Tae Hee menatap ke arah punggung Ja Eun yang naik ke loteng dengan senyuman aneh di wajahnya. Sepertinya Tae Hee masih berusaha menenangkan hatinya yang gelisah dan jantungnya yang berdebar kencang karena melihat Ja Eun dengan rambut basahnya. Tae Hee menghela napas berat seraya memejamkan matanya seolah berusaha menetralkan jantungnya yang berdetak tak karuan.
Tae Hee kemudian berjalan masuk ke kamarnya dengan wajah memerah seraya menggoyang-goyangnya sweaternya karena tiba-tiba saja dia merasa tubuhnya sangat panas. Dia juga menegak airnya cepat-cepat dan mengipasi wajahnya sendiri untuk mendinginkan tubuh (atau lebih tepatnya hatinya) yang ‘panas’. Tae Hee suddenly feeling hot.
Di saat itulah Tae Phil si biang kerok, datang untuk meledeknya hahaha ^^.
“Yyaa! Kemarin malam aku...” Tae Phil ingin mengatakan sesuatu namun terhenti ketika Tae Hee menoleh ke arahnya dan dia menyadari wajah Tae Hee yang tampak aneh.
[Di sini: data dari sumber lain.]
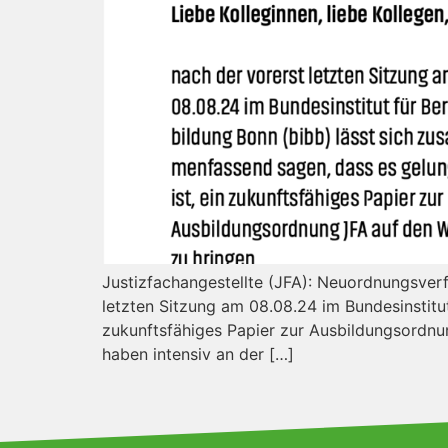
Justizfachangestellte (JFA): Neuordnungsverf
letzten Sitzung am 08.08.24 im Bundesinstitu
zukunftsfähiges Papier zur Ausbildungsordnu
haben intensiv an der […]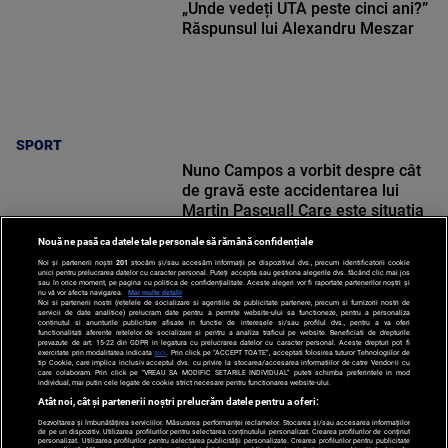
„Unde vedeți UTA peste cinci ani?”
Răspunsul lui Alexandru Meszar
SPORT
Nuno Campos a vorbit despre cât
de gravă este accidentarea lui
Martin Pascual! Care este situația
lui Karamoko
Nouă ne pasă ca datele tale personale să rămână confidențiale
Noi și partenerii noștri
201
stocăm și/sau accesăm informații pe dispozitivul dvs., precum identificatorii cookie
unici pentru prelucrarea datelor cu caracter personal. Puteți accepta sau gestiona alegerile dvs. făcând clic mai jos
sau în orice moment, pe pagina cu politica de confidențialitate. Aceste alegeri vor fi raportate partenerilor noștri și
nu vă vor afecta navigarea.
Mai multe detalii
Noi si partenerii nostri (retelele de socializare si agentiile de publicitate partenere, precum si furnizorii nostri de
SPORT
servicii de date analitice) prelucram date pentru a permite website-ului sa functioneze, pentru a personaliza
continutul si anunturile publicitare afisate in functie de interesele si/sau profilul dvs., pentru a va oferi
functionalitati aferente retelelor de socializare si pentru a analiza traficul pe website. Beneficiati de drepturile
prevazute de art. 15-22 din GDPR in legatura cu prelucrarea datelor cu caracter personal. Aceste drepturi pot fi
exercitate prin modalitatea indicata
aici
. Prin click pe “ACCEPT TOATE”, acceptati folosirea tuturor Tehnologiilor de
tip Cookie, care implica inclusiv acceptul dvs. cu privire la stocarea/accesarea informatiilor de catre Vendor-ii cu
care colaboram. Prin click pe “VREAU SA MODIFIC SETARILE INDIVIDUAL” puteti schimba preferintele in mod
individual, mai putin cele legate de cookie strict necesare pentru functionarea website-ului.
Atât noi, cât și partenerii noștri prelucrăm datele pentru a oferi:
Dezvoltarea și îmbunătățirea serviciilor. Măsurarea performanței reclamelor. Stocarea și/sau accesarea informațiilor
de pe un dispozitiv. Utilizarea profilurilor pentru selectarea conținutului personalizat. Crearea profilurilor de conținut
personalizat. Utilizarea profilurilor pentru selectarea publicității personalizate. Crearea profilurilor pentru publicitate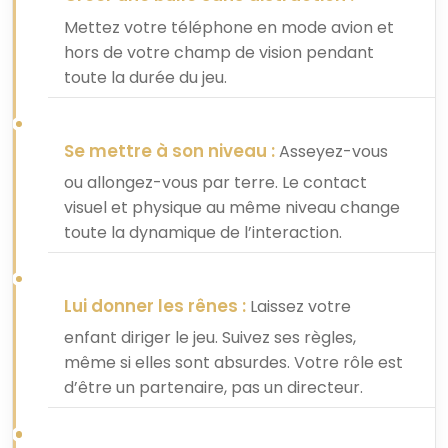
Mettez votre téléphone en mode avion et
hors de votre champ de vision pendant
toute la durée du jeu.
Se mettre à son niveau :
Asseyez-vous
ou allongez-vous par terre. Le contact
visuel et physique au même niveau change
toute la dynamique de l’interaction.
Lui donner les rênes :
Laissez votre
enfant diriger le jeu. Suivez ses règles,
même si elles sont absurdes. Votre rôle est
d’être un partenaire, pas un directeur.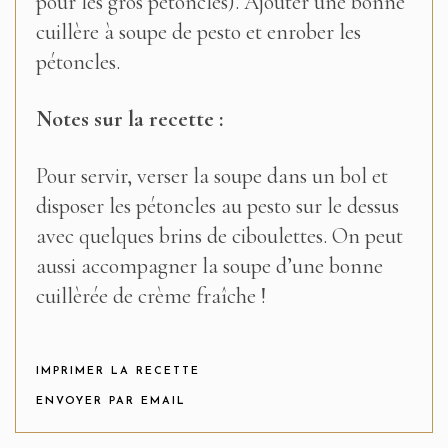
pour les gros pétoncles). Ajouter une bonne
cuillère à soupe de pesto et enrober les
pétoncles.
Notes sur la recette :
Pour servir, verser la soupe dans un bol et
disposer les pétoncles au pesto sur le dessus
avec quelques brins de ciboulettes. On peut
aussi accompagner la soupe d’une bonne
cuillèrée de crème fraîche !
IMPRIMER LA RECETTE
ENVOYER PAR EMAIL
“Kenapa?” tanya Tae Hee dengan ekspresi kesal.
“Tidak,” sangkal Tae Hee.
“Tentu saja kau tidak mungkin merasa kepanasan dengan suhu udara nol derajat seperti ini,” ujar Tae Phil menganalisa.
“Ini masih terlalu pagi. Apa yang kau pikirkan pagi-pagi begini hingga wajahmu memerah seperti ini?” tebak Tae Phil akurat dengan senyuman usilnya. Emang vangkek nih Evil Maknae, sukanya nge-godain Tae Hee mulu hahaha ^^
“YYAAA! Jangan menuduh orang sembarangan! Memangnya apa yang kubayangkan?” seru Tae Hee, dengan nada penyangkalan yang kuat dan ekspresi kesal yang terlihat jelas. Penyangkalan Tae Hee yang kuat justru membuat Tae Phil semakin curiga.
(Inget rumusnya Tae Hee, semakin dia menyangkal kuat, tandanya adalah sebaliknya. Dia bilang “nggak” berarti adalah “ya” hahaha ^^)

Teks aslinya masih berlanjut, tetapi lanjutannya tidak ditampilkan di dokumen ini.